山羊の歌
やぎのうた
初出:「山羊の歌」文圃堂、1934(昭和9)年12月10日
約41分
3bf2c067e91cさんの感想
宿酔の、千の天使がバスケットボールする、という文がとても好きです。
二日酔いのことかな?とか色々想像してしまう。なんだか素敵だなって思います。
人によって中原中也というひとのイメージは様々だから、それを嫌に感じる人もいるでしょう。
中原中也先生の母君の出された本や檀一雄先生の作品など、様々な文章に中原中也というひとは多々出てきます。
お酒を飲めば悪い絡みをしたり、意地悪言ったり横暴だったり。でも、お酒を飲んで悪酔いしてしまうのを中原中也先生は気に病んでいました。ダメだダメだと思う時に限って勧められてしまう、またやってしまったと後になっておもうのだ、と。
小柄で腕っ節も弱く、かなわない相手には影からシャドーボクシングのようなことをしたり。

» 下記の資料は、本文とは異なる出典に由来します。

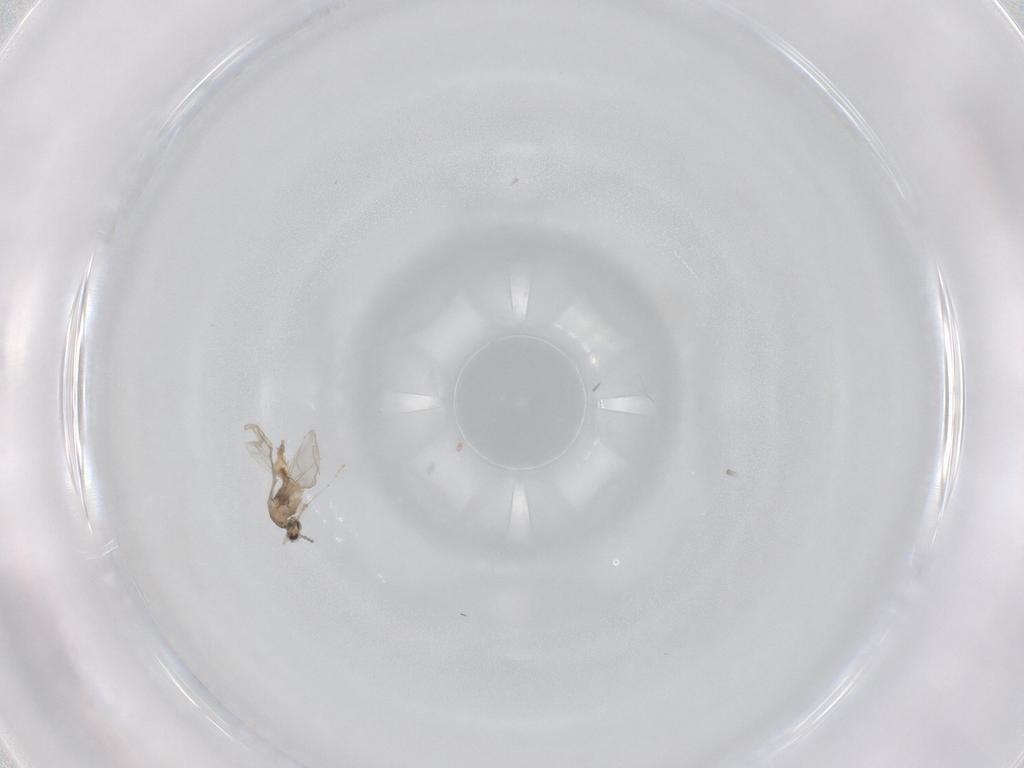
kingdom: Animalia
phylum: Arthropoda
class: Insecta
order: Diptera
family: Cecidomyiidae
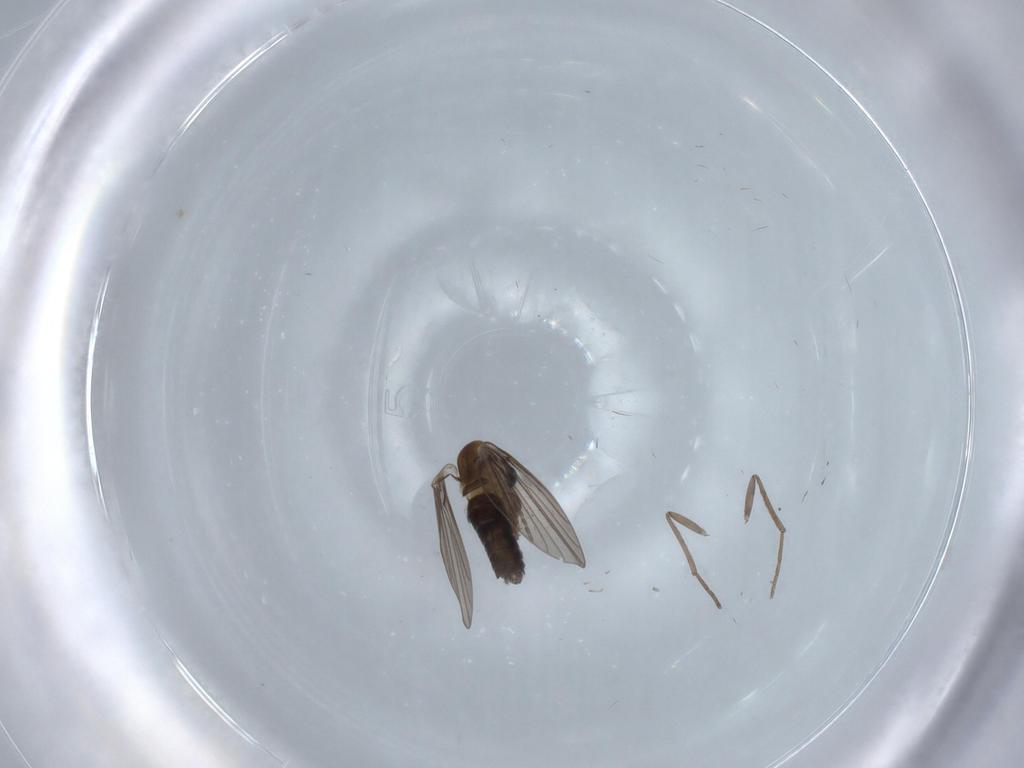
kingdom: Animalia
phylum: Arthropoda
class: Insecta
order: Diptera
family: Psychodidae
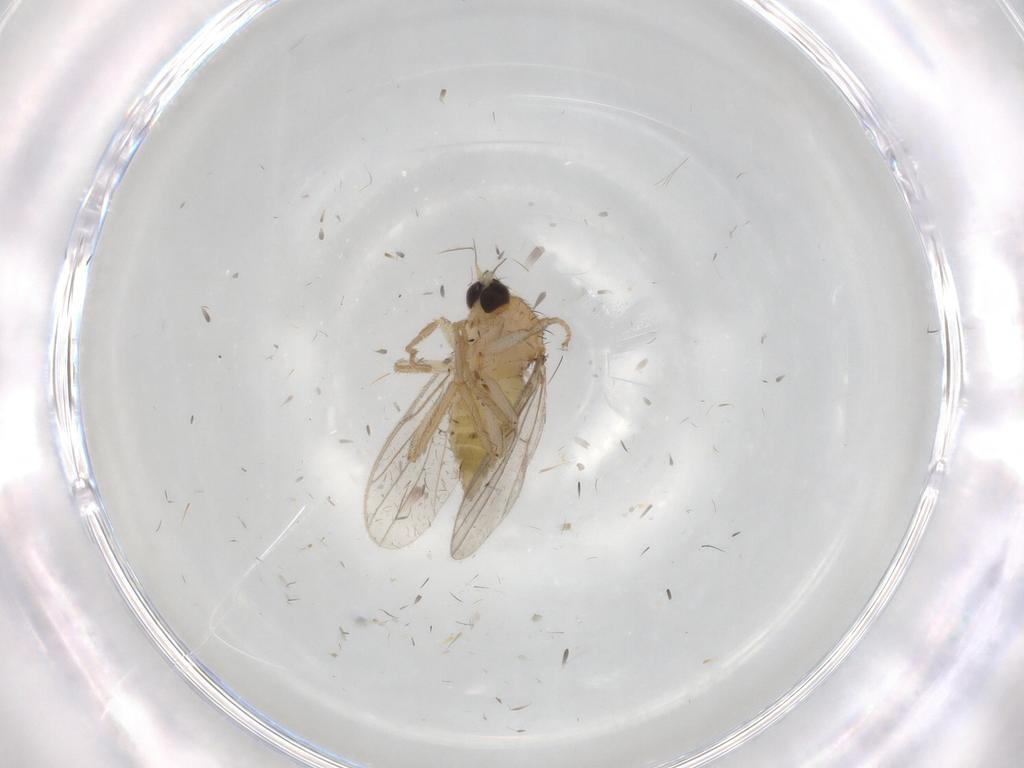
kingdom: Animalia
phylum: Arthropoda
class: Insecta
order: Diptera
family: Hybotidae
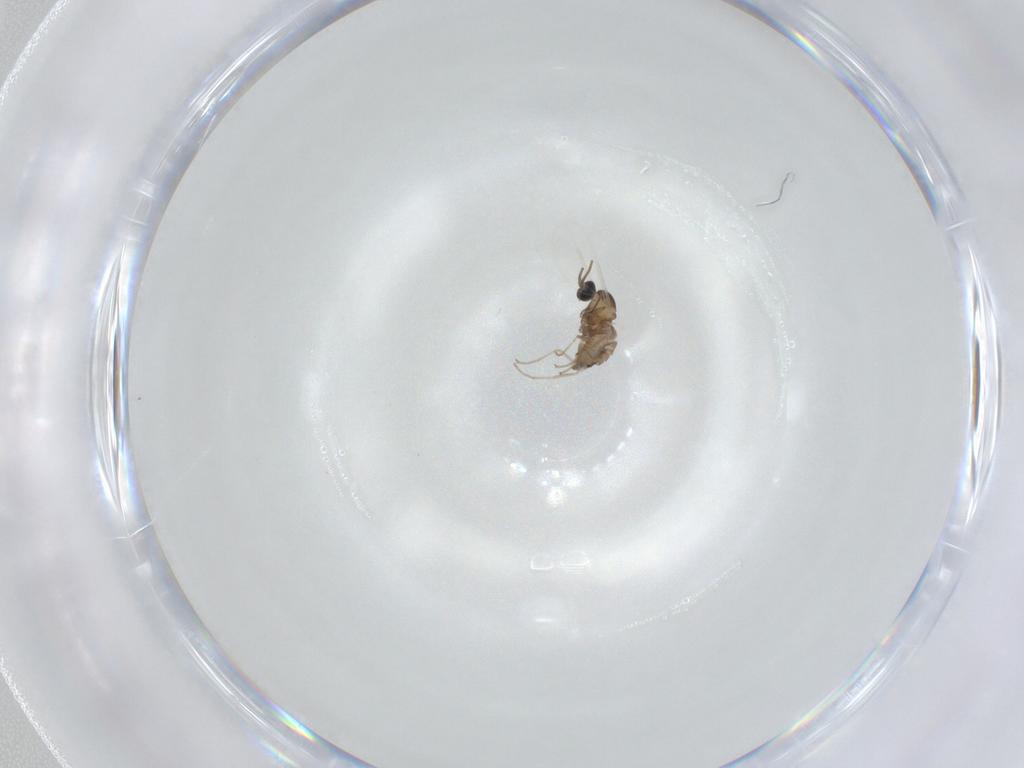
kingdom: Animalia
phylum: Arthropoda
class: Insecta
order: Diptera
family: Cecidomyiidae
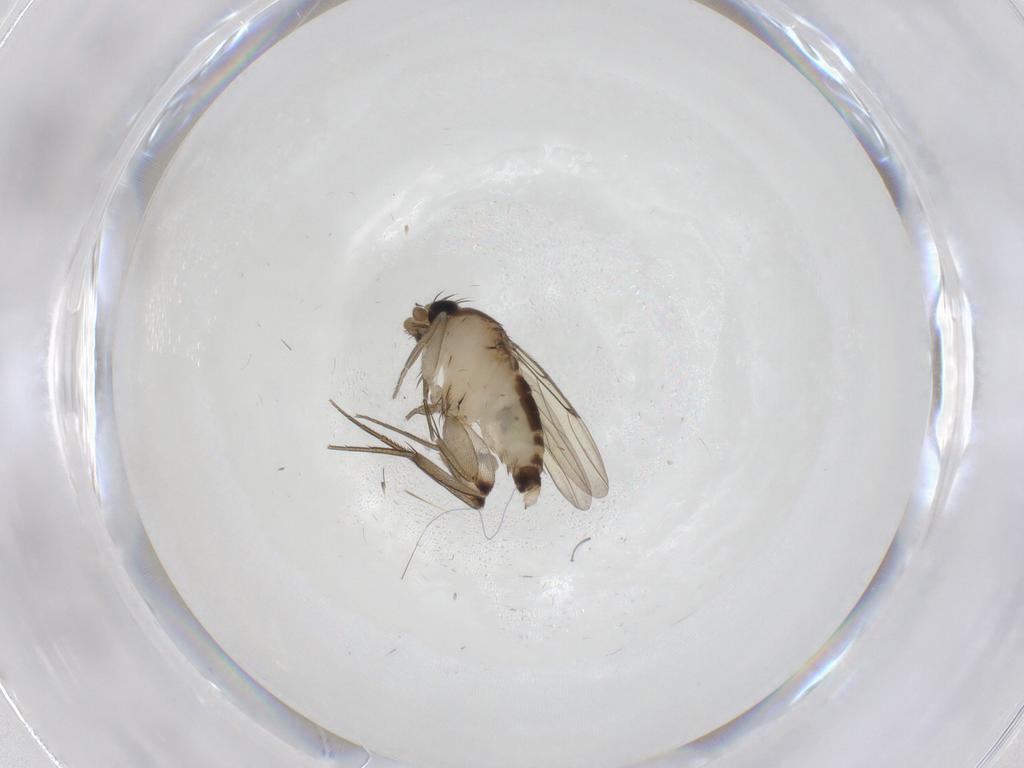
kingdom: Animalia
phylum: Arthropoda
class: Insecta
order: Diptera
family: Phoridae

実際にいたら敬遠してしまうかもしれませんが、私はそんな先生がとても好きです。
入口はどこからでもかわまないと思います。
もし興味があるのならどうか色んな人の作品の中に書かれてる中原中也を探して読んでみてほしいです。
個人的に1つ選ぶのであれば、檀一雄先生の小説太宰治をおすすめ致します。
喧嘩の吹っかけ方というか絡み方というか、なかなかこうはいわないでしょうという感じです。初めて読んだ時感銘を受けました。先生は本当に凄い人なんだなぁって。小説と題名にあるように、完全に史実とは言えないかもしれませんが当時の文豪達の日々が垣間見れるのではないでしょうか。